Minimum Distance to Be Walked in Complete Steps by Three Persons

Video Explanation

Watch the video below to understand the complete solution step by step:

Solution

Question: In a morning walk, three persons step off together, their steps measuring 80 cm, 85 cm and 90 cm respectively.

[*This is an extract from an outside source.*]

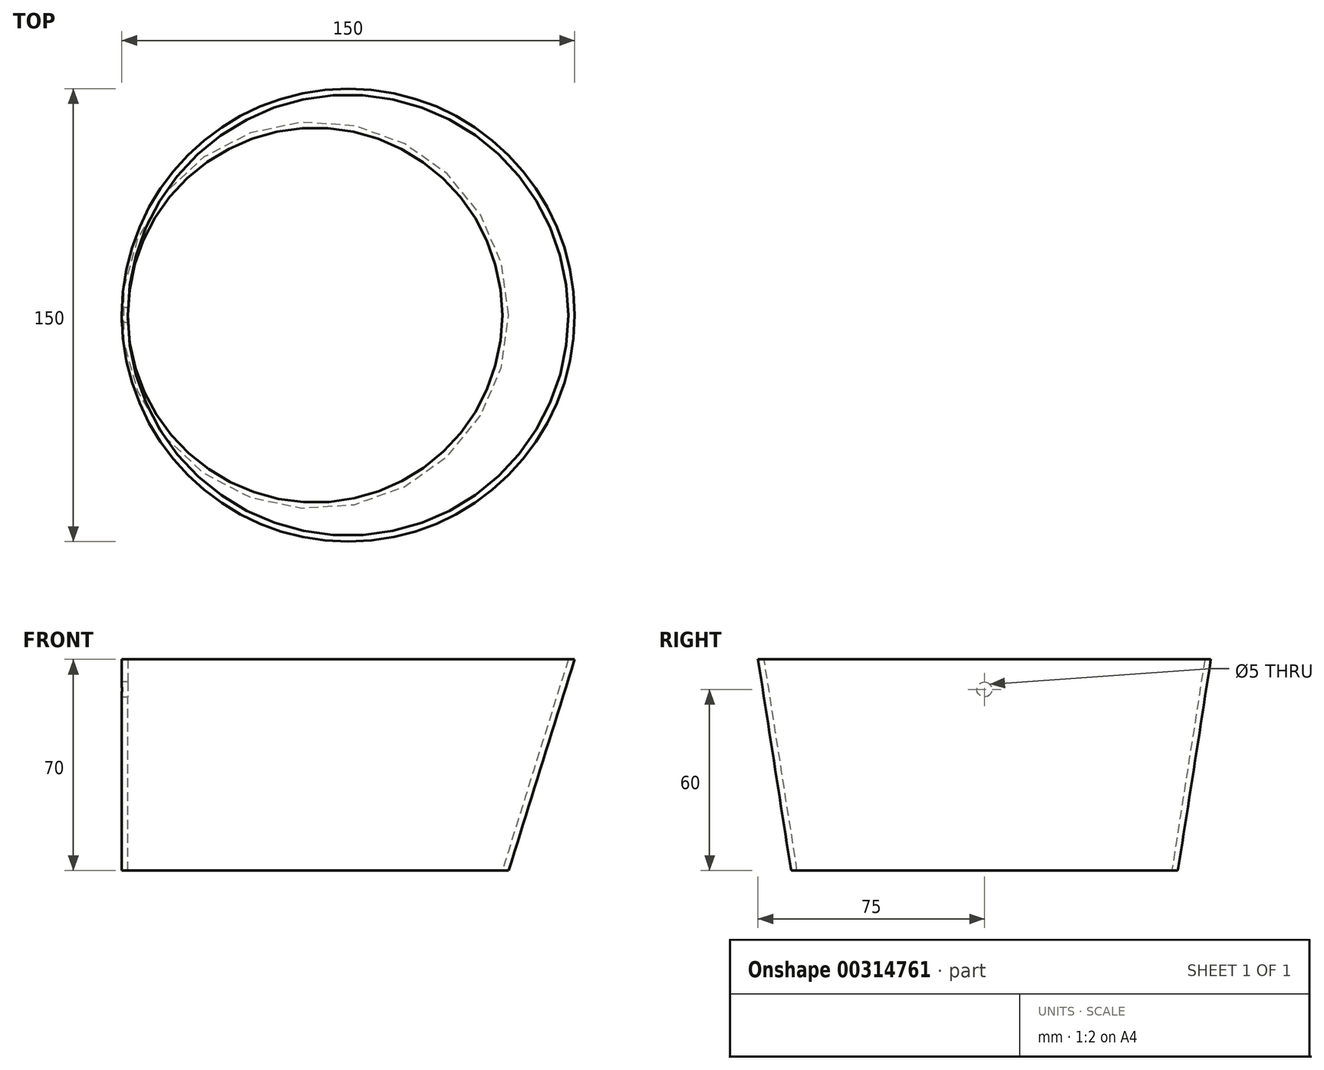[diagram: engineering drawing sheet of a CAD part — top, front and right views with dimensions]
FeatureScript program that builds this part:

What is the minimum distance each should walk so that he can cover the distance in complete steps?

Step 1: Identify the Mathematical Concept

The minimum distance that can be covered in complete steps by all three persons is the LCM (Least Common Multiple) of their step lengths.

Step 2: Prime Factorisation of the Step Lengths

80 = 2⁴ × 5

85 = 5 × 17

90 = 2 × 3² × 5

Step 3: Find the LCM

LCM = 2⁴ × 3² × 5 × 17

LCM = 16 × 9 × 5 × 17

LCM = 12240 cm

Step 4: Convert into Metres (Optional)

12240 cm = 122.4 m

Final Answer

∴ The minimum distance each person should walk so that all can cover it in complete steps is 12240 cm or 122.4 metres.

Conclusion

Thus, by finding the LCM of the step lengths 80 cm, 85 cm and 90 cm, we get the minimum distance required as 12240 cm.